Project Reviews: Effectively Managing Risk and Reward

By Graham Oakes | 20 Jan 2014

Sometimes projects fail and most of the time these failures are completely avoidable. Manage the risk with a stringed project review process, writes Graham Oakes.

Digital service development is about risk. We take on market, design and technical risk in order to gain rewards – better conversion rates, increased sales, new products, etc.

Sometimes the risks win. We misread the market, fall short with our designs, fail to get on top of the technology, get beaten by the competition. And so our projects fail.

All too often, these failures happen for entirely manageable reasons: ill-defined scope, poor communications, bad stakeholder management, or ill-judged estimates and deadlines. Perhaps the project management literature has been flagging such risks for decades. By and large, we know how to mitigate these things – we just don’t do it.

That’s our real failure – we fail to identify and manage these basic risks.

Why? Our projects are complex. There’s a lot going on – the team, the technology, internal politics, a rapidly shifting market. Many project managers get overwhelmed. It’s easy for them to overlook emerging risks until it’s too late.

Project reviews can help manage this. They provide external perspective, helping project managers get a better feel for what’s going on within their project. Reviews help spot risks before they blow up and become unmanageable.

Likewise, reviews help executives understand what’s really happening within the organisation. Given clear insight into project status, they’re able to reallocate resources, adjust budgets and deadlines, redefine objectives, in response to changing circumstances.

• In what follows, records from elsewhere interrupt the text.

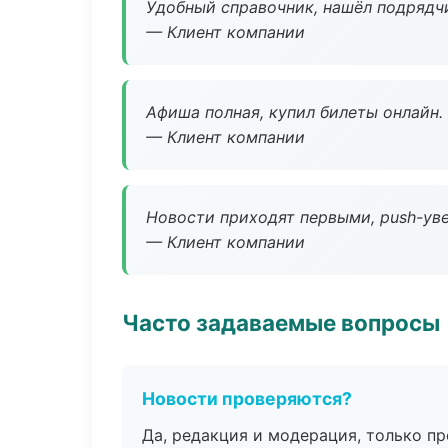
Удобный справочник, нашёл подрядчи
— Клиент компании
Афиша полная, купил билеты онлайн.
— Клиент компании
Новости приходят первыми, push-уве
— Клиент компании
Часто задаваемые вопросы
Новости проверяются?
Да, редакция и модерация, только п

How can you make this happen? Here are nine factors behind effective project reviews:

  1. Reviews are the norm. If you only review troubled projects, project managers will resist reviews – no-one wants to admit their project is in trouble. And unscheduled reviews create a lot of overheads. Make reviews normal, and you avoid overheads and resistance.
  2. Reviews fit the project. Review teams can operate in different ways – drilling deep via structured “gateway reviews”, monitoring trends via regular, lightweight peer reviews. They can bring different types of expertise to bear. Design a review programme that fits the project’s needs and circumstances.
  3. Clear objectives. A review can’t cover every aspect of a project in depth. If you want to go deep, you need to focus. If you want broad coverage, it’ll be shallow. Consider T-shaped reviews – a shallow pass to identify risks, then a deep dive into the top two or three. Whichever way you do things, ensure everyone understands the objectives.
  4. Minimal overheads. Project teams don’t have spare capacity to create special artefacts for reviewers. Review teams need to work from existing project documents, information radiators, etc. And they need to manage interviews and suchlike carefully, to keep the overheads down.
  5. Evidence. Opinions are cheap. Real value comes when you unravel all the different opinions and identify what is really going on. An effective review gathers solid evidence to back its assessment. This ensures its findings will be accepted, and helps people take action to mitigate the risks it uncovers.
  6. Manage logistics. Reviews require a lot of logistics – setting up security passes, scheduling meetings, booking rooms, getting access to repositories. If you don’t manage this, the review will get bogged down before it’s begun.
  7. Actionable findings. If people ignore the findings, the review was a waste of time and effort. Review teams need to ensure their findings are well argued, with a clear chain of evidence, and a clear link to actions that will demonstrably mitigate the risks.
  8. Feedback. Reviewers operate under a lot of time pressure. They need to rapidly get up to speed with complex projects. They’ll make mistakes too. Build in feedback mechanisms to help them learn from experience and hence minimise these mistakes.
  9. Organisational learning. Look for common themes and trends within review findings – reviews often highlight organisational issues that affect multiple projects. And once they’ve identified such issues, review teams are well placed to spread the knowledge more widely as they touch each project.

Reviews are a great way to bring fresh perspective and expertise to your projects. This helps people identify and contain risks before they blow up.

This doesn’t happen for free. Effective reviews require time and effort from both reviewers and project teams. But the cost of reviews, typically a couple of percent of overall project cost, is well worthwhile when you consider the cost of the project failures they can prevent.